If watching the last shuttle launch was a poignant moment for Bolden, it was a revelation for Allison Marsh, an assistant professor at USC specializing in public history with interests in the history of technology and the history of tourism.

“In my area of history we don’t really deal with the nuts and bolts of a thing like the space program,” she said. “I deal with public history, the things that make an event significant to the people of a particular time.”

Marsh said people watching on TV actually got a far better view of the shuttle launch.

“We were about eight miles away from the launch pad,” she said. “And a line of trees blocked the sight of the shuttle and gantry, so we couldn’t see the ignition and actual liftoff.”

But what Marsh did get was the impressions of the crowd, which didn’t come through to the TV viewers.

“There were people from all over the world there that day and there was such an overwhelming feeling of excitement about seeing the last launch and sorrow because it was the last launch,” she said. “It’s the kind of thing I wish I could convey to my students… that sense of wonder, or importance.”

Marsh is very much a child of the shuttle program era and some of her earliest memories are of watching the shuttle on TV.

“This was so much better because of the tremendous feeling of kinship among the people who made the trip to Florida,” she said.

South Carolina’s kinship with the space program goes deeper than just astronauts and science experiments. The textile mill in Slater had a role in producing the fabric used for the Apollo 11 spacesuits worn by the men who walked on the moon.

Every shuttle, including Atlantis on the last mission, landed on Michelin tires produced by Michelin North America, which is headquartered in Greenville.
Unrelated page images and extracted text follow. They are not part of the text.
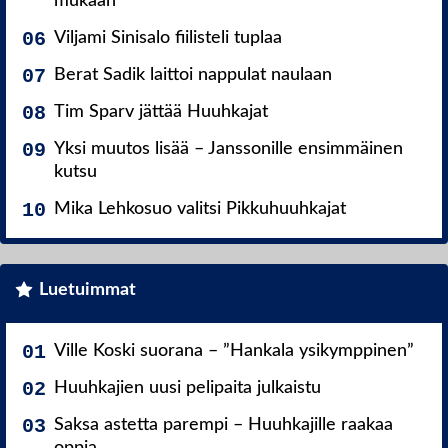
mukaan
Viljami Sinisalo fiilisteli tuplaa
Berat Sadik laittoi nappulat naulaan
Tim Sparv jättää Huuhkajat
Yksi muutos lisää – Janssonille ensimmäinen
kutsu
Mika Lehkosuo valitsi Pikkuhuuhkajat
Luetuimmat
Ville Koski suorana – ”Hankala ysikymppinen”
Huuhkajien uusi pelipaita julkaistu
Saksa astetta parempi – Huuhkajille raakaa
oppia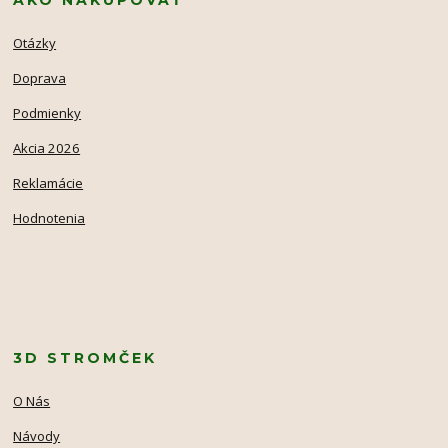
Otázky
Doprava
Podmienky
Akcia 2026
Reklamácie
Hodnotenia
3D STROMČEK
O Nás
Návody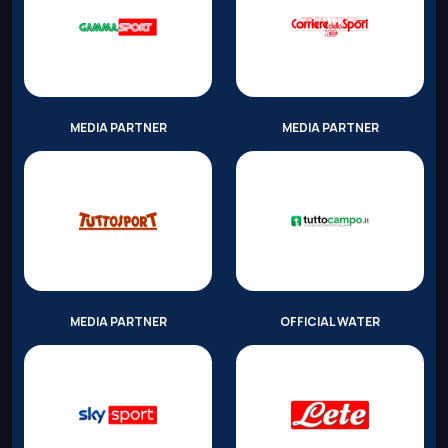
MEDIA PARTNER
MEDIA PARTNER
MEDIA PARTNER
OFFICIAL WATER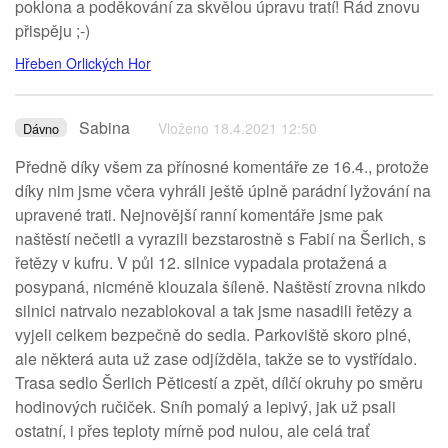
poklona a poděkování za skvělou úpravu tratí! Rád znovu
přispěju ;-)
Hřeben Orlických Hor
Sabina
Vloženo 18.4.2021 12:50
Dávno
Předně díky všem za přínosné komentáře ze 16.4., protože
díky nim jsme včera vyhráli ještě úplně parádní lyžování na
upravené trati. Nejnovější ranní komentáře jsme pak
naštěstí nečetli a vyrazili bezstarostně s Fabií na Šerlich, s
řetězy v kufru. V půl 12. silnice vypadala protažená a
posypaná, nicméně klouzala šíleně. Naštěstí zrovna nikdo
silnici natrvalo nezablokoval a tak jsme nasadili řetězy a
vyjeli celkem bezpečně do sedla. Parkoviště skoro plné,
ale některá auta už zase odjížděla, takže se to vystřídalo.
Trasa sedlo Šerlich Pěticestí a zpět, dílčí okruhy po směru
hodinových ručiček. Sníh pomalý a lepivý, jak už psali
ostatní, i přes teploty mírně pod nulou, ale celá trať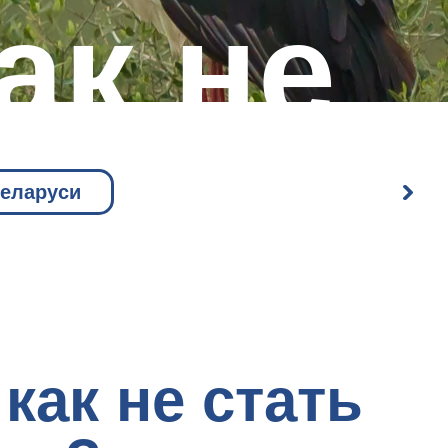
ак не
Беларуси
м
ого
как не стать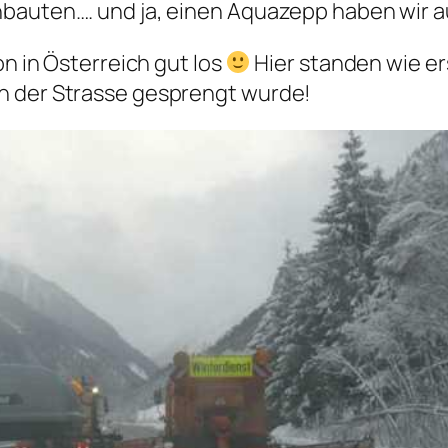
nbauten…. und ja, einen Aquazepp haben wir 
on in Österreich gut los
Hier standen wie er
n der Strasse gesprengt wurde!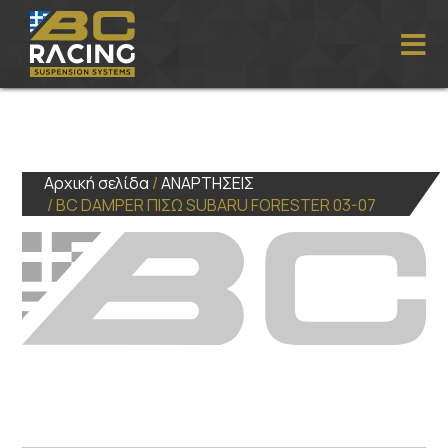
Αρχική σελίδα
/
ΑΝΑΡΤΗΣΕΙΣ
/ BC DAMPER ΠΙΣΩ SUBARU FORESTER 03-07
Michelin makes the tires at its plant in Norwood, N.C., near Charlotte.

Bolden said the space program will continue without the shuttles, and he’s confident there will be an eventual return to manned space flight.
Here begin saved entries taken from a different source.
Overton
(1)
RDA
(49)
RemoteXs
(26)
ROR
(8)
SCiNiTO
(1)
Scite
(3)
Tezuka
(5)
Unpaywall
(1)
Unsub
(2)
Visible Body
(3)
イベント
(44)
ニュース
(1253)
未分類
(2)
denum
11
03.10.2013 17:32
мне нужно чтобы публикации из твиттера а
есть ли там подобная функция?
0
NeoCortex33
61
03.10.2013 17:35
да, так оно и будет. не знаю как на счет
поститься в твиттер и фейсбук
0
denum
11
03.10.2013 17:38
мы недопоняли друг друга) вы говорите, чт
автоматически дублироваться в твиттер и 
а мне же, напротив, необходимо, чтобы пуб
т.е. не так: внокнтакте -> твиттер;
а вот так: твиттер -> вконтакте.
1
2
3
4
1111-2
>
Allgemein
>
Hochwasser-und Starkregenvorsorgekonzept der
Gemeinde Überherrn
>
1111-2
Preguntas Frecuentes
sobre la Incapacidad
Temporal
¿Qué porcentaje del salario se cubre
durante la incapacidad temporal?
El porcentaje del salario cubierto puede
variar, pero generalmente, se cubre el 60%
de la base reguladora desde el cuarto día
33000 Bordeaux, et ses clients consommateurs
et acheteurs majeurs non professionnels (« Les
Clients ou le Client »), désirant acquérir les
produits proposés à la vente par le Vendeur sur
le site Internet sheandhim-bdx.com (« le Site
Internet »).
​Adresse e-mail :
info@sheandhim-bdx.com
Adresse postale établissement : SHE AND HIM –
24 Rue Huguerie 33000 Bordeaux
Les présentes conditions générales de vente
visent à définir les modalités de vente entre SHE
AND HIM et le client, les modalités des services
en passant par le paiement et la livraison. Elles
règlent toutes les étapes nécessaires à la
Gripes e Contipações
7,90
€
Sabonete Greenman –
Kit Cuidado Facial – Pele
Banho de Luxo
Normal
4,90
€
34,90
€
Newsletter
But the budget in the coming years is thin in the kind of funding that makes manned flight possible.

“We’ll do the best with what we’re given,” he said. “I can see a day when we walk on the moon again, or on Mars.”

Bolden’s is the same kind of spirit that John Kennedy had, the kind of spirit that took Ron McNair from the tobacco fields of Lake City to MIT and on into earth orbit.

“I made up my mind, at age 7, that I was going to the Naval Academy,” he said. “My parents, who were both educators, set high standards and helped me live up to them.

“I never wanted to be a Marine (he is a retired Marine general) and I never thought I’d be an astronaut, but I was.”